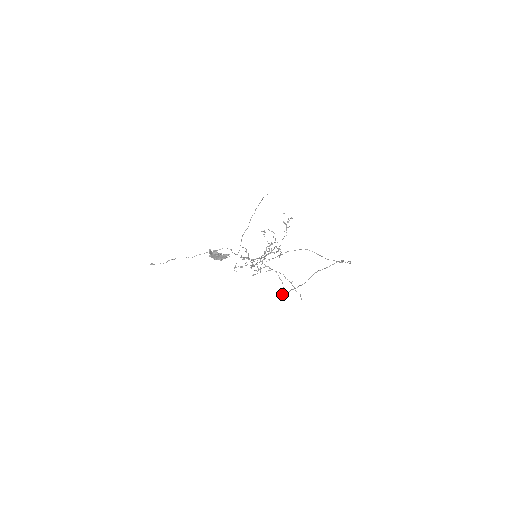
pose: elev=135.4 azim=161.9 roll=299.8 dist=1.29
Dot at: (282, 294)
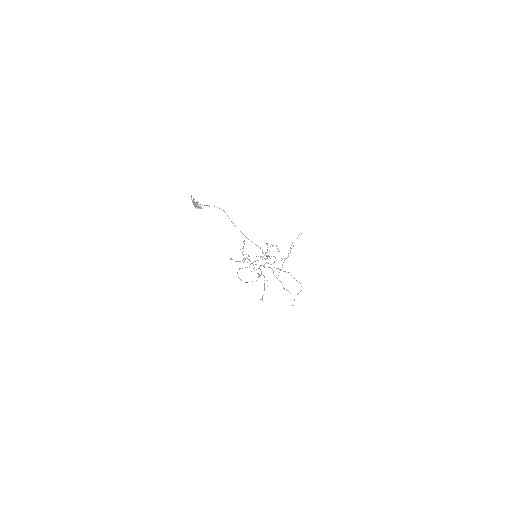
Dot at: (247, 282)
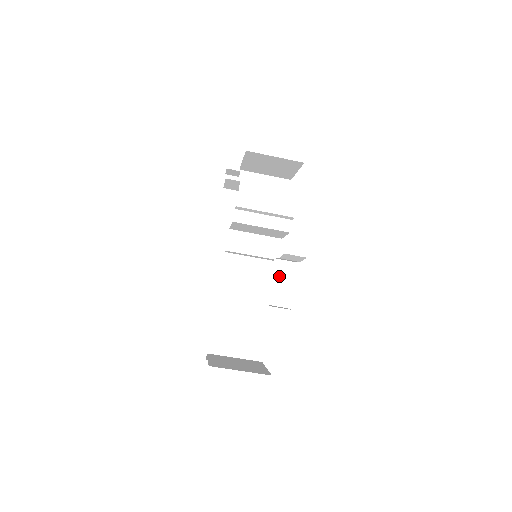
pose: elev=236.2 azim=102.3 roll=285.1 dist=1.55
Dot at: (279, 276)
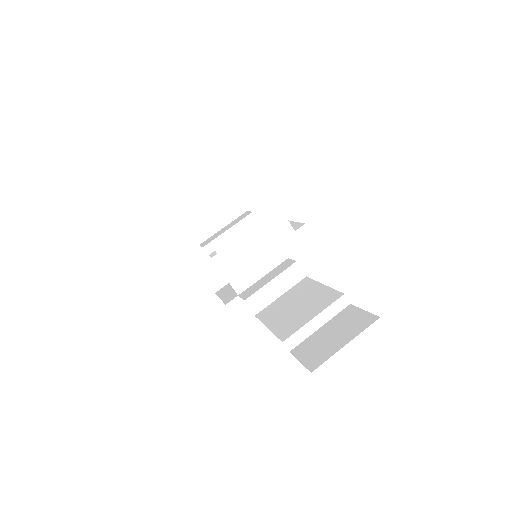
Dot at: occluded
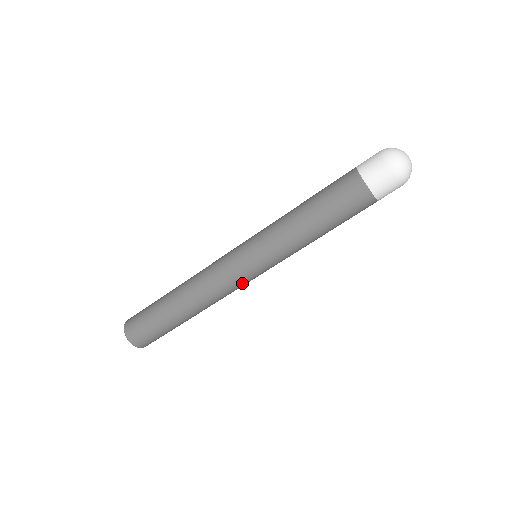
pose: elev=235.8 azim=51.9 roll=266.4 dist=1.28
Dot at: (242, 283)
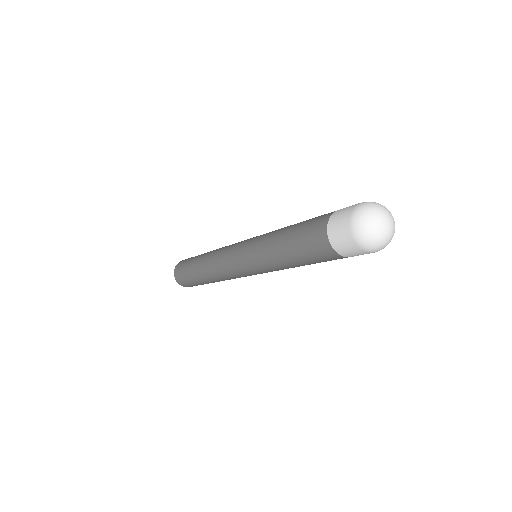
Dot at: occluded
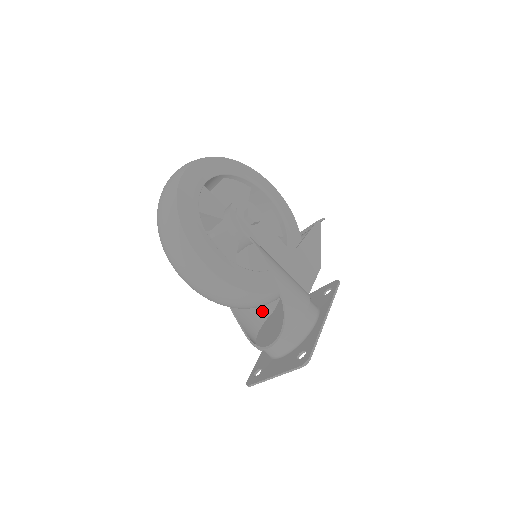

| Gegeven opdracht |
Herschrijf de regels van alle rijen hierboven als een JSON-lijst van strings, met één string per regel en zonder lege regels. Laat de afbeeldingen uit het antwoord weg.

| Uitkomst opdracht |
[
  "pose: elev=135.4 azim=161.9 roll=299.8 dist=1.29",
  "Dot at: (282, 294)",
  "Dot at: (247, 282)",
  "pose: elev=236.2 azim=102.3 roll=285.1 dist=1.55",
  "Dot at: (279, 276)",
  "Dot at: occluded",
  "pose: elev=235.8 azim=51.9 roll=266.4 dist=1.28",
  "Dot at: (242, 283)",
  "Dot at: occluded"
]